TASK TO CARRY OUT => Convert the lines in the records from the line with "#### 2. **Memory Abstractions**" to the line with "high signal-to-noise ratio**.", both included, into a numbered list of only those lines, with blank lines omitted.

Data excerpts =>
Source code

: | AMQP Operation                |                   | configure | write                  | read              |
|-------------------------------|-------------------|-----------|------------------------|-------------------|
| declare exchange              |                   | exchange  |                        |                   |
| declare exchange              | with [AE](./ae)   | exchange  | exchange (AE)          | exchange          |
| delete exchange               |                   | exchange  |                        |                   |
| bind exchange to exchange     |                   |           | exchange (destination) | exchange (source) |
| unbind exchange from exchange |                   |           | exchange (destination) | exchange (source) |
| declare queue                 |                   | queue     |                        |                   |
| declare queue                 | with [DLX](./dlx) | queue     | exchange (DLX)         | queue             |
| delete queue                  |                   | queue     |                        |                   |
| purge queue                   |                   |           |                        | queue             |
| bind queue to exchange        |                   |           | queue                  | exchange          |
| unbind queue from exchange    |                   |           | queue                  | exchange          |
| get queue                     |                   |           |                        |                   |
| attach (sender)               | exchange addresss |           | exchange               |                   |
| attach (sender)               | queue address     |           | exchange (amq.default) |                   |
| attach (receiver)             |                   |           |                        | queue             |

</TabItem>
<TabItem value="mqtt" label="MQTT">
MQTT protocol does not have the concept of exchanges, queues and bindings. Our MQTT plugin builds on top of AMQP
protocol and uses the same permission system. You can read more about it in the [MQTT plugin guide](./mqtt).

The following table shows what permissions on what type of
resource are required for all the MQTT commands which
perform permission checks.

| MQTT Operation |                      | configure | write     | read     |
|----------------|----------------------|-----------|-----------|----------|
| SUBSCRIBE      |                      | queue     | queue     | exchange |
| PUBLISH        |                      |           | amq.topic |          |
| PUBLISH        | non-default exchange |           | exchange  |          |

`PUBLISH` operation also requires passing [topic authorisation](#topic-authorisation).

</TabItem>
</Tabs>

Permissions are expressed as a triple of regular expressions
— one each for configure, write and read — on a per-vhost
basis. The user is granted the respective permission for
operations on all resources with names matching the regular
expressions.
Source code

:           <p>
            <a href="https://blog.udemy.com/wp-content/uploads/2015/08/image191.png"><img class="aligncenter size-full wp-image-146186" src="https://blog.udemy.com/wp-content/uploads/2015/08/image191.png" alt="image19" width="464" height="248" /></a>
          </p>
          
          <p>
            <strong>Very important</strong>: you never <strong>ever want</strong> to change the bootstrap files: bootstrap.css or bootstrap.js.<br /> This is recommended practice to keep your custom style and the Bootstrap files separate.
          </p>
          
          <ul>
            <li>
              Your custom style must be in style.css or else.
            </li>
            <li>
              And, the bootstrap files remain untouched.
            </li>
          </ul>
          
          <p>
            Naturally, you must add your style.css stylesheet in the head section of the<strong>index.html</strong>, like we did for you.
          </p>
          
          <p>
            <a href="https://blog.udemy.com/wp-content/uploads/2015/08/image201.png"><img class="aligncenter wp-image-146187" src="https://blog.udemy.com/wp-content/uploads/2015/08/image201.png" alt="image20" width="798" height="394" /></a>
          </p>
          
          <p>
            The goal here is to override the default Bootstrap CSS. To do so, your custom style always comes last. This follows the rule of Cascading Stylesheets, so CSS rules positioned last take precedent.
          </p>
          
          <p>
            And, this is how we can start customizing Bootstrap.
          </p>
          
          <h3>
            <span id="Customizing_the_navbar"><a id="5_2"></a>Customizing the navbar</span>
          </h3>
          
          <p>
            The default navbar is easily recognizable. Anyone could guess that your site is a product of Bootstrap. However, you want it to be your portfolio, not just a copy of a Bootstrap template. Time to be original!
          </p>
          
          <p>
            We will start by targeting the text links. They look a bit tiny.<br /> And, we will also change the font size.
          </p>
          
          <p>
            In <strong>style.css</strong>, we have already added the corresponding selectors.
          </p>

---

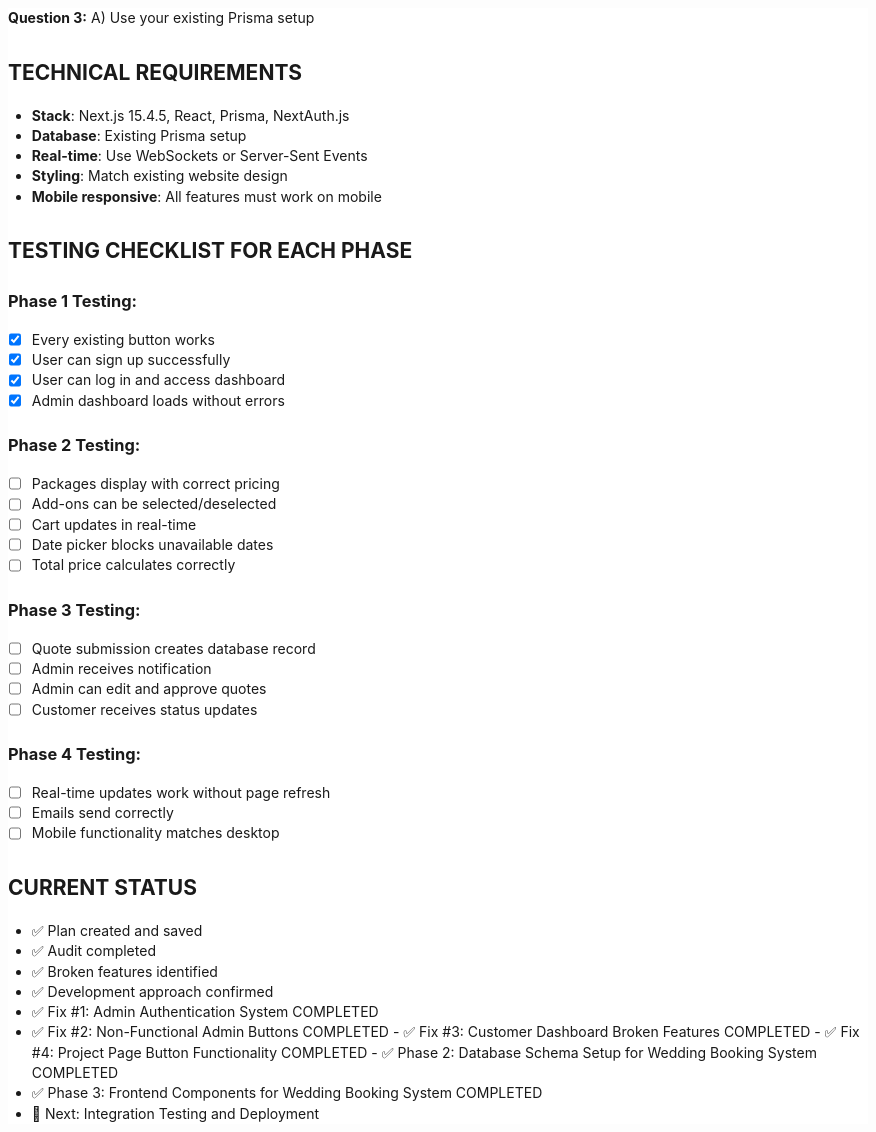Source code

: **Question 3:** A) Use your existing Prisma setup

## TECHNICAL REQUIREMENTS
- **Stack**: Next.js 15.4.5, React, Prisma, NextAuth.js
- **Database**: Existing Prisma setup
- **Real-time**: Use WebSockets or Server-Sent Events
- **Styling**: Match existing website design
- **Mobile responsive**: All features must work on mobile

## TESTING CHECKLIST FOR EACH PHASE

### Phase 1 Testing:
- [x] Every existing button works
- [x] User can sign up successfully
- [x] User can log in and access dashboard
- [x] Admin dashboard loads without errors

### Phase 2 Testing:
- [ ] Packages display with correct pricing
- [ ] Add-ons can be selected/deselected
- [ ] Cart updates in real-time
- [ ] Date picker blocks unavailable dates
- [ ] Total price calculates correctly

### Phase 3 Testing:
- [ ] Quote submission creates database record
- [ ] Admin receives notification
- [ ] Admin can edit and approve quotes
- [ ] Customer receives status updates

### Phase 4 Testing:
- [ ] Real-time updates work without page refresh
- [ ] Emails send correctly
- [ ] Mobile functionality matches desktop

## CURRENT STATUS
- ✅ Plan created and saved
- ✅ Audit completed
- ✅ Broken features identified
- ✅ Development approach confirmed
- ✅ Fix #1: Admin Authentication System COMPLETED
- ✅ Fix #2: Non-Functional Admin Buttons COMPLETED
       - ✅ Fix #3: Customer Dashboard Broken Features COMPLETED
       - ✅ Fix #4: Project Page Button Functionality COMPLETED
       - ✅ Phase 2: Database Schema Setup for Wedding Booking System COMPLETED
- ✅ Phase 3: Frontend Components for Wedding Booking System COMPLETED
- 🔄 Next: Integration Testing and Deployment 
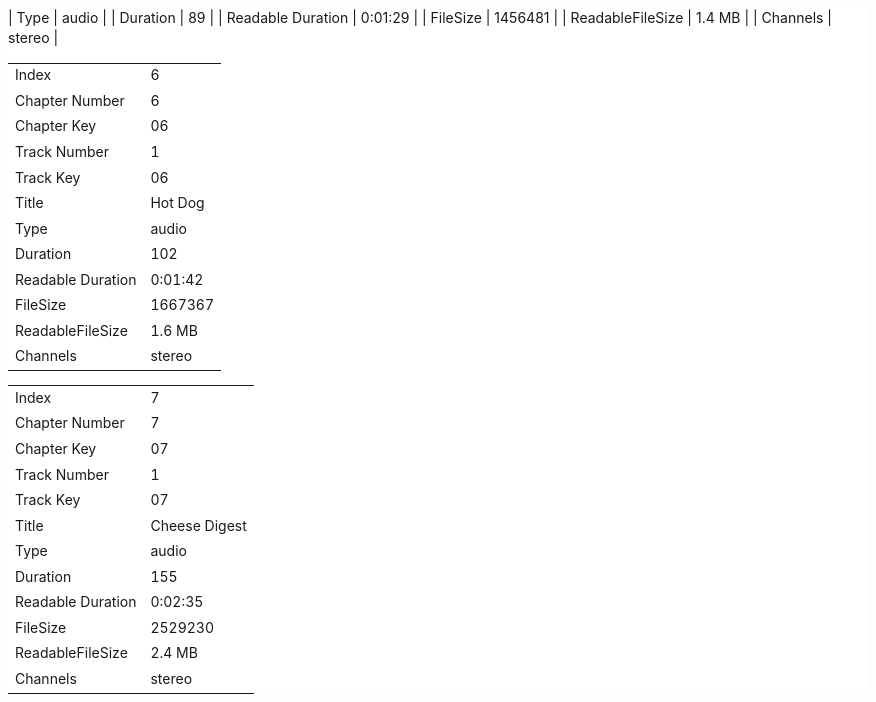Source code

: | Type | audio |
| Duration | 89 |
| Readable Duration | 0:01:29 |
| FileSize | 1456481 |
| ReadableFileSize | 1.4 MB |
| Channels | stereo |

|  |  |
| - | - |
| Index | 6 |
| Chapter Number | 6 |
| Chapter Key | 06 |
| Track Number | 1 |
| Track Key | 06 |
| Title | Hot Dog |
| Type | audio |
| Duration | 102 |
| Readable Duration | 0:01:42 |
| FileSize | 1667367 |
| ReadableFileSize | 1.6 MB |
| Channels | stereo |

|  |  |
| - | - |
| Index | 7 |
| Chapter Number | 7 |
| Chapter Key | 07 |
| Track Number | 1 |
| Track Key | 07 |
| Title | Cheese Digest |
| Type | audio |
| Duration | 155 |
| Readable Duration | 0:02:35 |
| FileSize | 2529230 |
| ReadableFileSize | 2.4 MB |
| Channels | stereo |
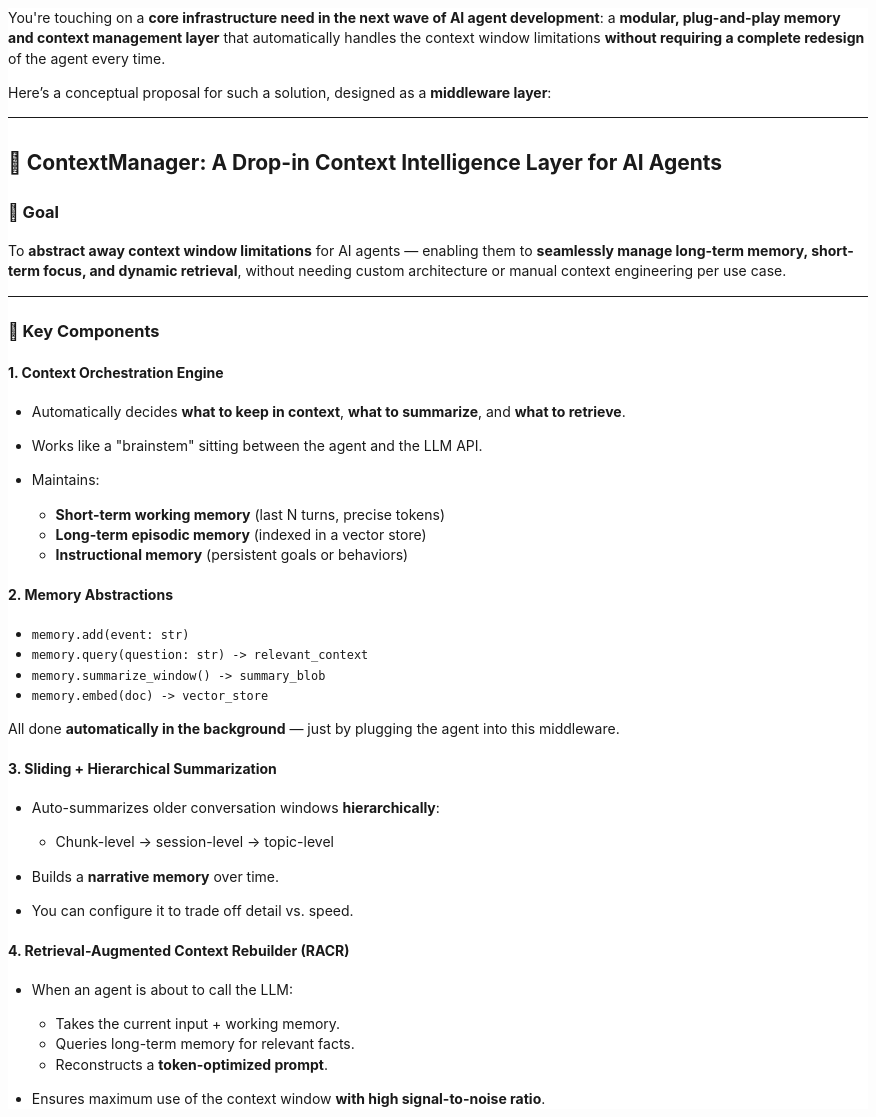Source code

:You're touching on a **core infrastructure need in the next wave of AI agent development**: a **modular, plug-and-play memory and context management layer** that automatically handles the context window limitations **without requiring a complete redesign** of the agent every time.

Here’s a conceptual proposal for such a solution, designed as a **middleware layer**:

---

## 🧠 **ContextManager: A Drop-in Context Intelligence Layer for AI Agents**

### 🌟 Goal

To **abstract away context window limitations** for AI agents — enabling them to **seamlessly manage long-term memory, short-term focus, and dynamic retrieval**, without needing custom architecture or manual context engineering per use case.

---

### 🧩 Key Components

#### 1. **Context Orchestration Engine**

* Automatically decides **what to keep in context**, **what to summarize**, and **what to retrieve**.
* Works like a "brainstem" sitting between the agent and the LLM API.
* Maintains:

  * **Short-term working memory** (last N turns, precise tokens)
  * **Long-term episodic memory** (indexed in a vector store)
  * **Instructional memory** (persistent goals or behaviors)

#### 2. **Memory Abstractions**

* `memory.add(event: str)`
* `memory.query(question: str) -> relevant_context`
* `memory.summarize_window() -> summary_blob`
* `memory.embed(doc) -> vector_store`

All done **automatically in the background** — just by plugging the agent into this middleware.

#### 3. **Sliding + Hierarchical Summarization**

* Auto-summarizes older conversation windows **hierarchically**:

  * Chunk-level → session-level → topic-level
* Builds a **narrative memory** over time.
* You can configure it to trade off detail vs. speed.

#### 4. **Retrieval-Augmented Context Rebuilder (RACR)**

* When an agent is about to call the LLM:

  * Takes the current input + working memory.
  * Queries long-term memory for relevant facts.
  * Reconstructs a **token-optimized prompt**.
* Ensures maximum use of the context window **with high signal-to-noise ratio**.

--

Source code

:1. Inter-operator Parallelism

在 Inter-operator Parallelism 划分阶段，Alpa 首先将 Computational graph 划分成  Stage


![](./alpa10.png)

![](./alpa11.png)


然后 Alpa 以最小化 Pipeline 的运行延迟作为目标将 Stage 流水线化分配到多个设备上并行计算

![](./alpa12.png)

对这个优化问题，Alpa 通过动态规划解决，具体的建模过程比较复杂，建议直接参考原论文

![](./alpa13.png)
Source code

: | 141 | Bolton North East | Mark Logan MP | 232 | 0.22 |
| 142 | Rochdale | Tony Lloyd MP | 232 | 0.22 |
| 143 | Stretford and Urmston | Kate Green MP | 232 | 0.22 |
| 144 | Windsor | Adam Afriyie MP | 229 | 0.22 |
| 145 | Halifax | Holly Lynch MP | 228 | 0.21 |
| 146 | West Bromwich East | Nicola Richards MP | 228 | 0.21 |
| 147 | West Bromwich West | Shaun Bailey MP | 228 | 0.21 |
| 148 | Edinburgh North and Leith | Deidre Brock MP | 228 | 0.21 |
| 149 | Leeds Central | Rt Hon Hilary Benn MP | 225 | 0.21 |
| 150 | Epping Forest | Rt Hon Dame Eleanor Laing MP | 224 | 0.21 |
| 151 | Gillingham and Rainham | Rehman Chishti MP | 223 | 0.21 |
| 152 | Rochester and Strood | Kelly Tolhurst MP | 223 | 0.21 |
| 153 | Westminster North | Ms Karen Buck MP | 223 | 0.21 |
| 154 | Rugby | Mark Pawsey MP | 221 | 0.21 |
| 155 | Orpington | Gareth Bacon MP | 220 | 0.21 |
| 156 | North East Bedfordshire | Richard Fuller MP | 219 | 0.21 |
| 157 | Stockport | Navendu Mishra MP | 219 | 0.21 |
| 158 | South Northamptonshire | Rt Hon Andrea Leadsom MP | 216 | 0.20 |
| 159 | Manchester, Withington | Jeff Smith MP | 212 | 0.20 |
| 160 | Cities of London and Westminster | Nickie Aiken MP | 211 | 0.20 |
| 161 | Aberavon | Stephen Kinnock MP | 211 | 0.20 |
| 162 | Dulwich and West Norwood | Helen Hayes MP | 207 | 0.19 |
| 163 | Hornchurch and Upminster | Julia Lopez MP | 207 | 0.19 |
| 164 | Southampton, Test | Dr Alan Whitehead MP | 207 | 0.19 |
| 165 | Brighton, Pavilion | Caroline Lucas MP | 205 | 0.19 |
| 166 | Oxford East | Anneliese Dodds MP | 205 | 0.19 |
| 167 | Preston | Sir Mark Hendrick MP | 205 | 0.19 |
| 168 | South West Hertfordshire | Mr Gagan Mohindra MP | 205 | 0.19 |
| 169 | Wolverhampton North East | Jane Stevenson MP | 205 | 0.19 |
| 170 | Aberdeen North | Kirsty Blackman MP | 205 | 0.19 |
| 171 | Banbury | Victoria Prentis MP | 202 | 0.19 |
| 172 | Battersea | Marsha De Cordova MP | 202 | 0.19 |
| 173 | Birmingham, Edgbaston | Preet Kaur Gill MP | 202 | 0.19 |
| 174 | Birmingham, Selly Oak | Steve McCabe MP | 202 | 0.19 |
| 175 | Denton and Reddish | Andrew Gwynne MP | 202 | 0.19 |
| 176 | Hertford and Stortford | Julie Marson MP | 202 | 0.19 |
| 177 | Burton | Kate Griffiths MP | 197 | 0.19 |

SOLUTION FOR THIS TASK =>
1. #### 2. **Memory Abstractions**
2. * `memory.add(event: str)`
3. * `memory.query(question: str) -> relevant_context`
4. * `memory.summarize_window() -> summary_blob`
5. * `memory.embed(doc) -> vector_store`
6. All done **automatically in the background** — just by plugging the agent into this middleware.
7. #### 3. **Sliding + Hierarchical Summarization**
8. * Auto-summarizes older conversation windows **hierarchically**:
9.   * Chunk-level → session-level → topic-level
10. * Builds a **narrative memory** over time.
11. * You can configure it to trade off detail vs. speed.
12. #### 4. **Retrieval-Augmented Context Rebuilder (RACR)**
13. * When an agent is about to call the LLM:
14.   * Takes the current input + working memory.
15.   * Queries long-term memory for relevant facts.
16.   * Reconstructs a **token-optimized prompt**.
17. * Ensures maximum use of the context window **with high signal-to-noise ratio**.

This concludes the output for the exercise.